I peered up the steps, light beaming in from the windows overlooking our backyard. Mom had hydrangeas flowing from every corner and I could see the purple seafoam flurries as I reached the top step. There it was. The small wood table from where we would eat sweetcakes and clink our ceramic teacups on rainy days when the park was muddy and the sky was gray. Where she taught me how to play cards and never let me win. We painted the walls on my 8th birthday. My childlike drawings out of place next the grace of her paint strokes that curved into petals and rabbits…into a mother and daughter laying in warm summer grass. I ran my hand over that part, swallowing whatever wanted to bubble up and over without my consent. Just as I caressed the flecked white paint of her sundress, I felt hand run over me, stretching, reaching. I whirled to the entry way behind me. Silence, stillness. My eye caught the corner of something green peeking out from behind a large box labeled Christmas ornaments. Its square edges worn and familiar. I closed the few feet from where I was standing to survey it better. I picked it up, the material was rough in my hands like pine-colored sandpaper. As I lifted the lid off the box my heart dropped into my stomach. My locket lay untouched, resting on preserved memories waiting for me.

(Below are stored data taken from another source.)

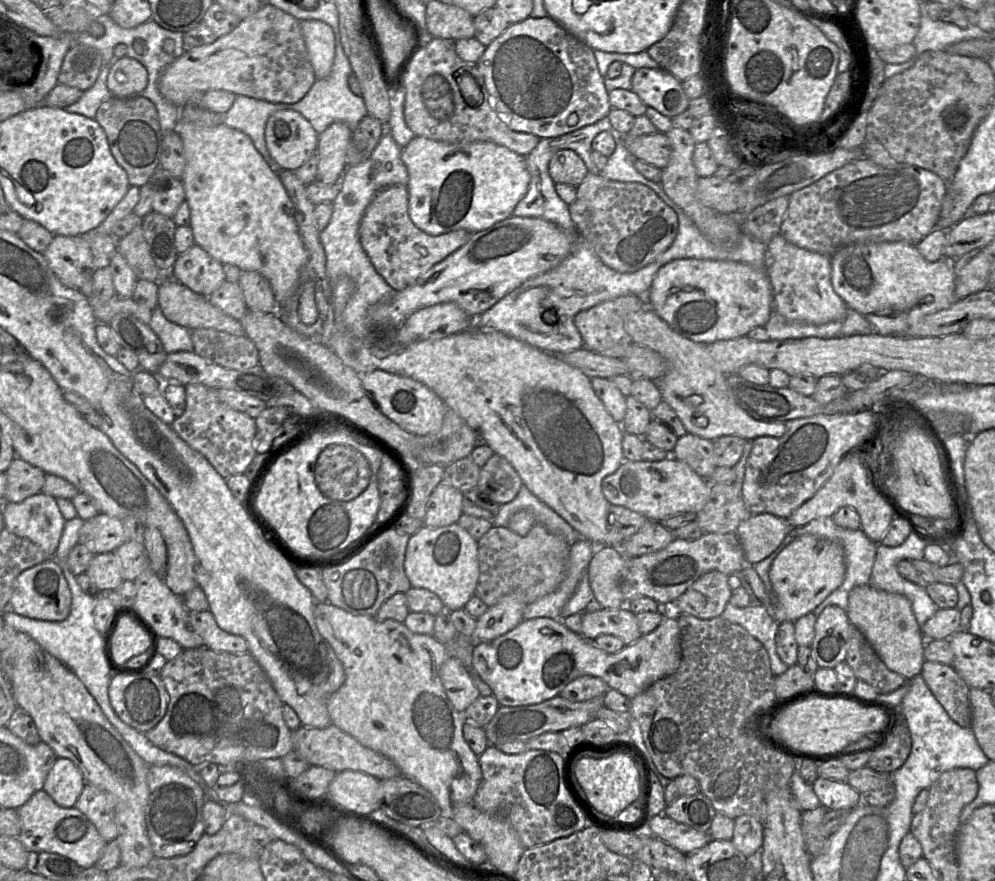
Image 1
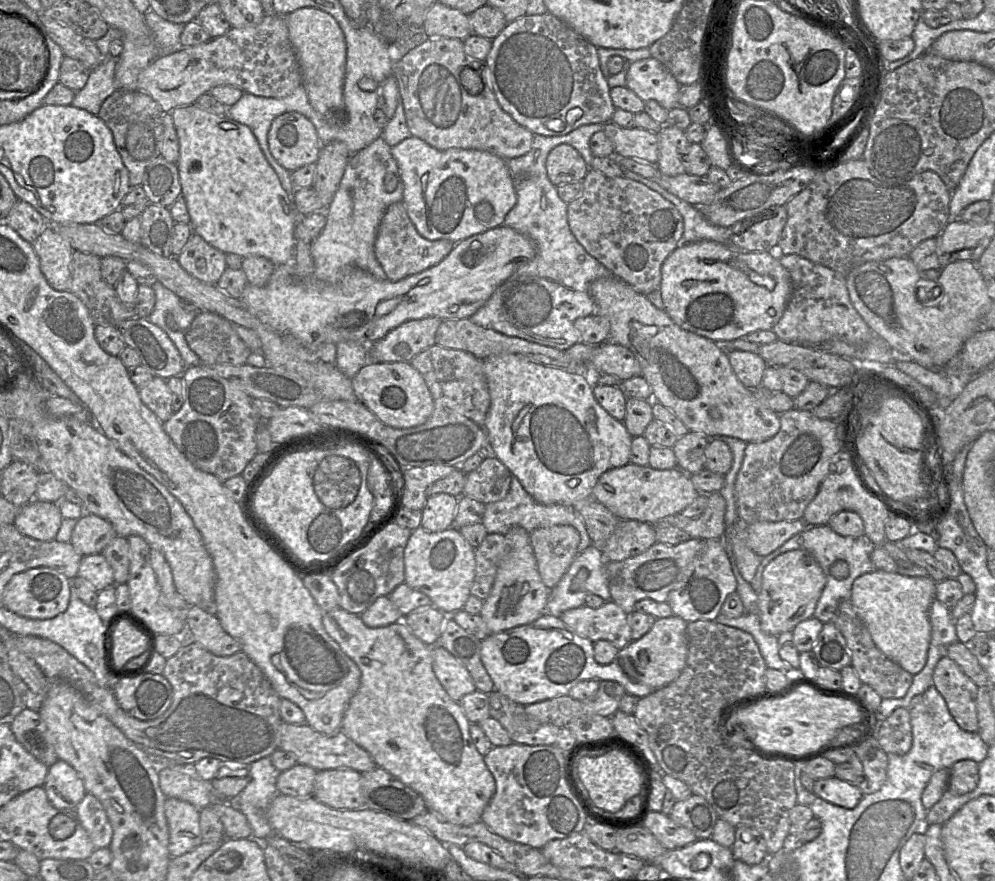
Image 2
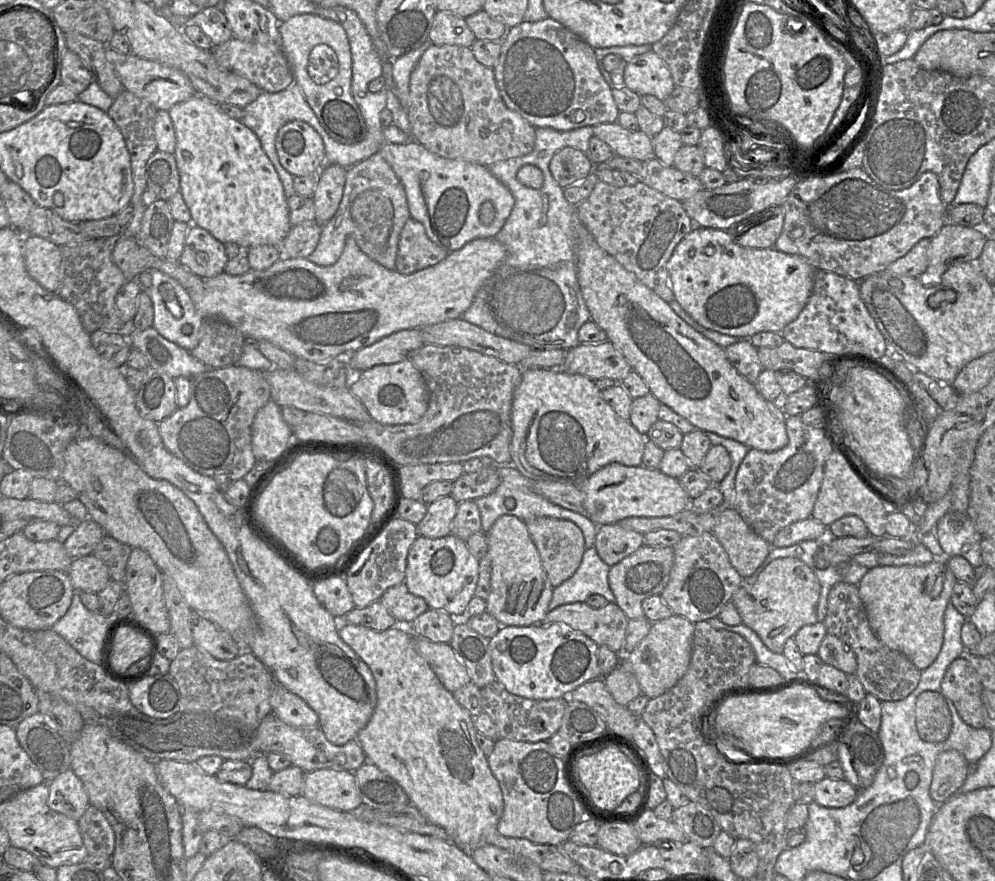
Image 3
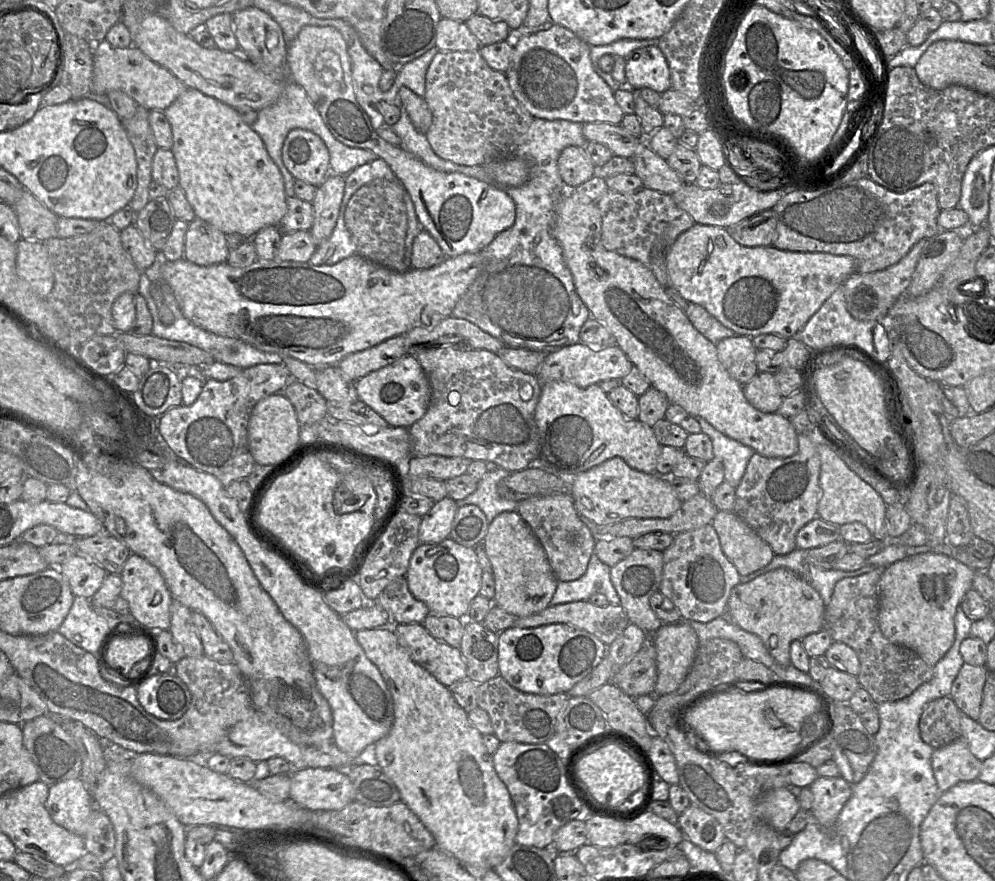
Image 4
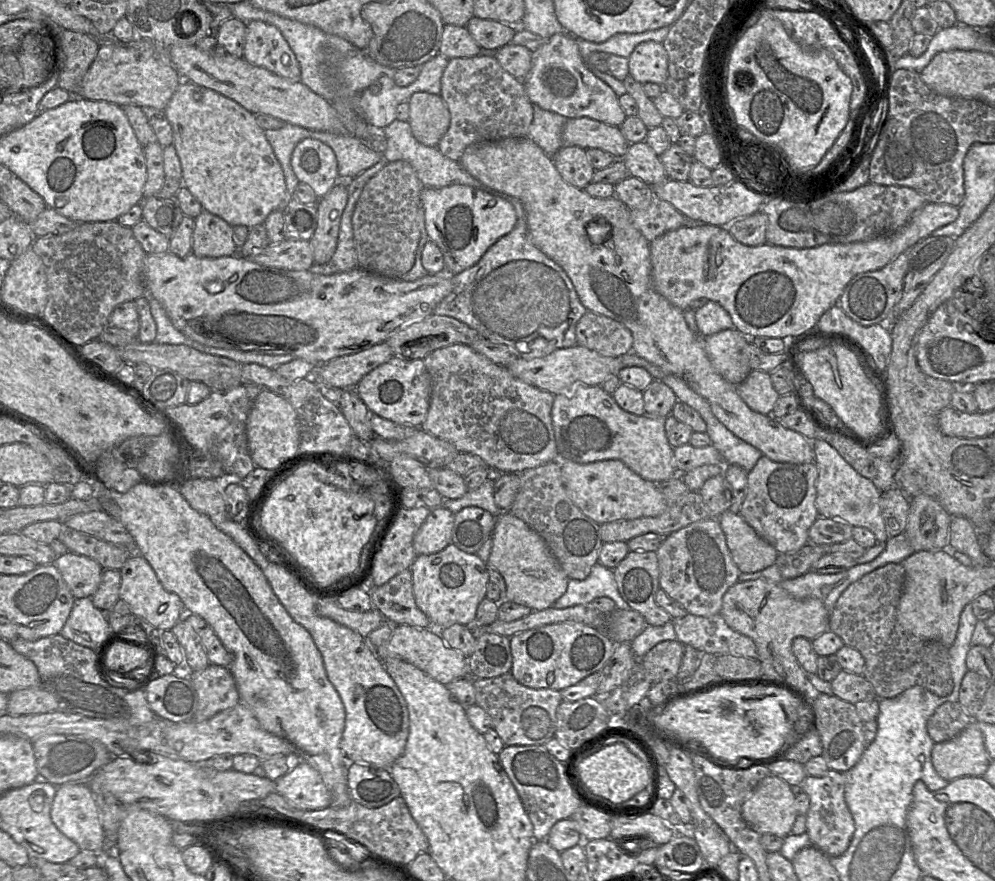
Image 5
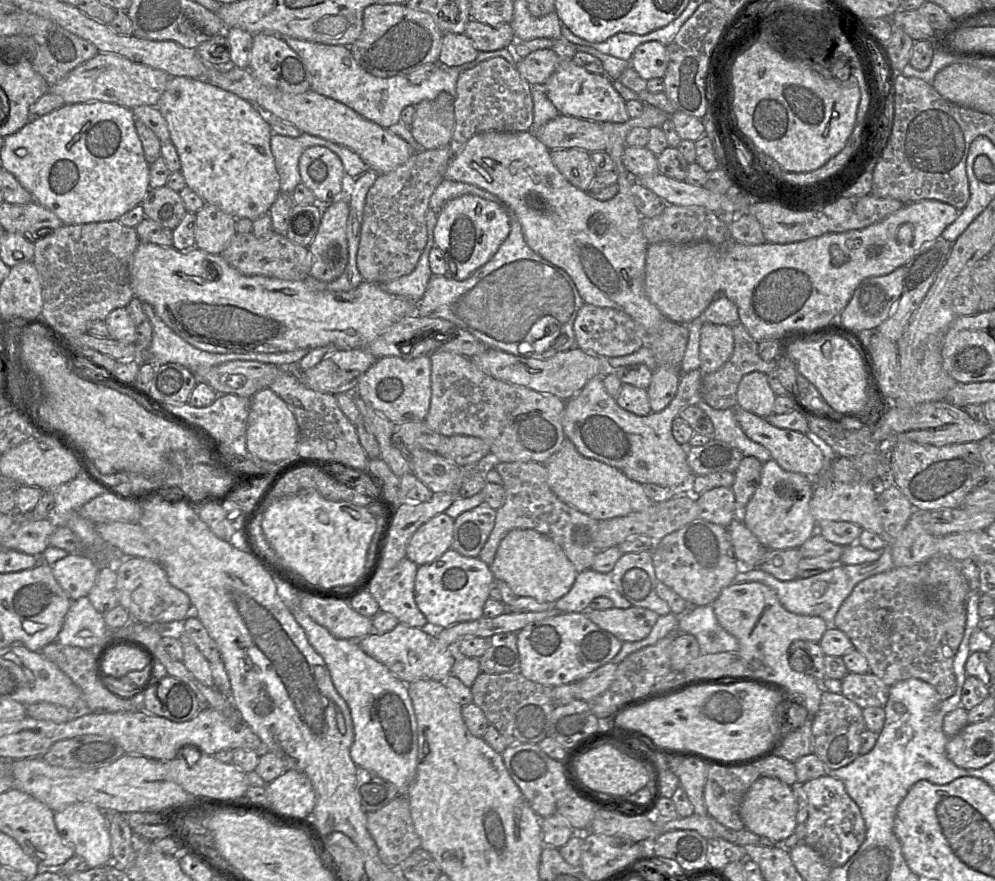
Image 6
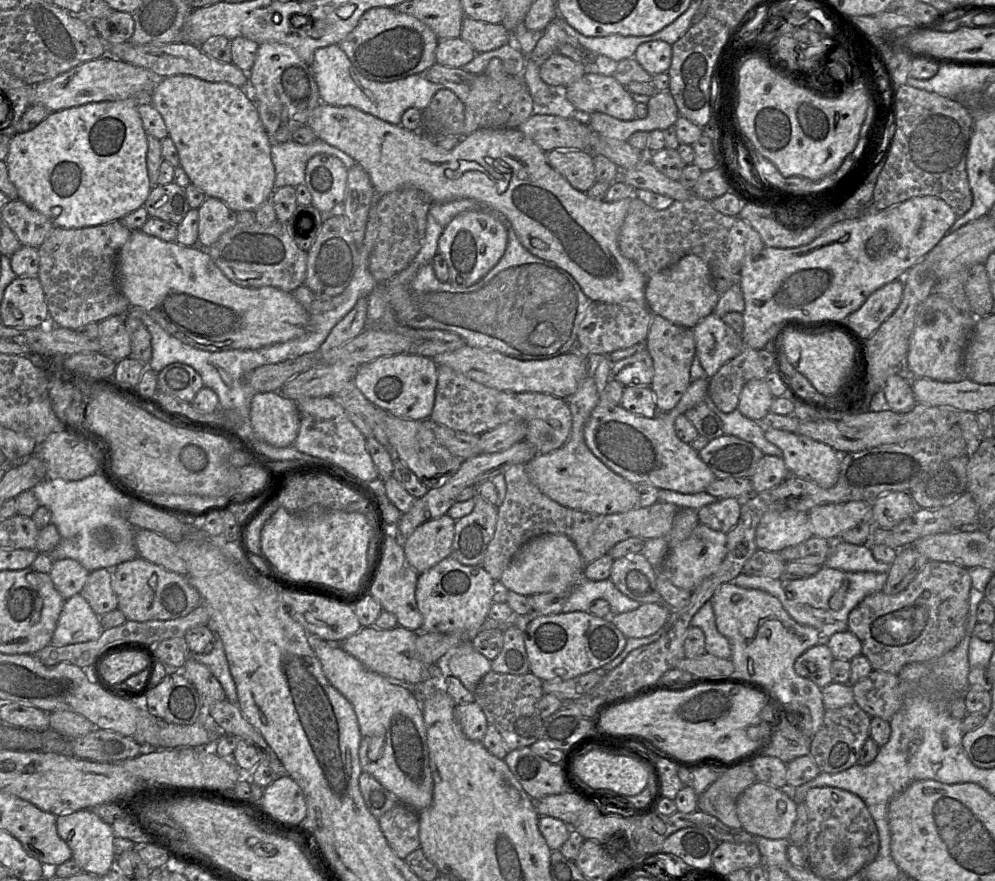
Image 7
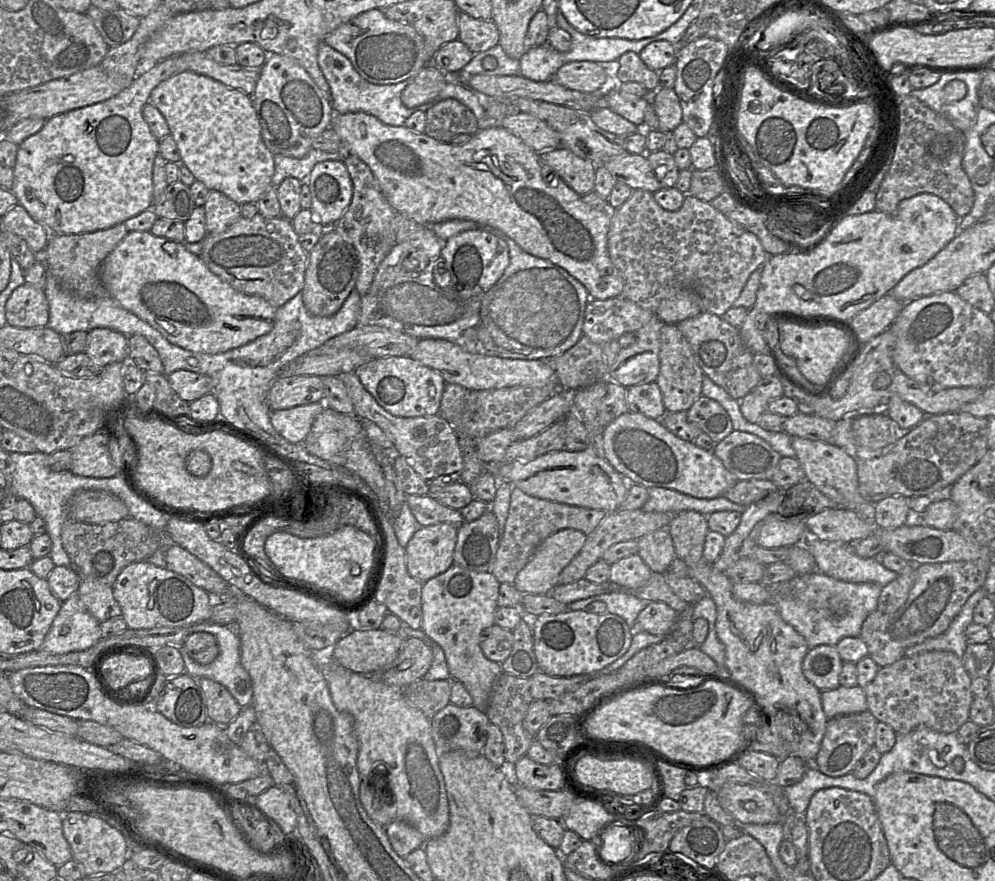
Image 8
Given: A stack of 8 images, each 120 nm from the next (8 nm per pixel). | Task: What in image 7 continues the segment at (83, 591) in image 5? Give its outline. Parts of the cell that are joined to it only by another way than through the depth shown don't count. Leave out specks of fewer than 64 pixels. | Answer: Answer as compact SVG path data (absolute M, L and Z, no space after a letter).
M66 558L55 560L48 574L56 590L67 600L81 592L89 573L76 560Z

It seemed smaller somehow, its glow dulled slightly as if the pendant was in mourning also. I pressed the small notch on the side and I saw the picture of my grandmother framed in the left arch that made up the heart and a picture my mother holding me in the other. I snapped it shut instantly to keep from falling to pieces on the attic floor. I felt rough engravings on the opposite side and when turned it over I saw on the back was etched

To my daughter

Whom I will love all my years

To my daughter

You are forever cherished here 

That phantom hand ran over me again and I whirled to find myself alone in the attic once more. I wiped my eyes and fastened the locket around my neck, holding the heart there before pressing it to my lips. I tucked the box underneath my arm close to where my heart was beating. It had been filled with newspaper clippings and birthday cards she’d kept as I walked back to the stairs. I couldn’t bring myself to leave any piece of her behind.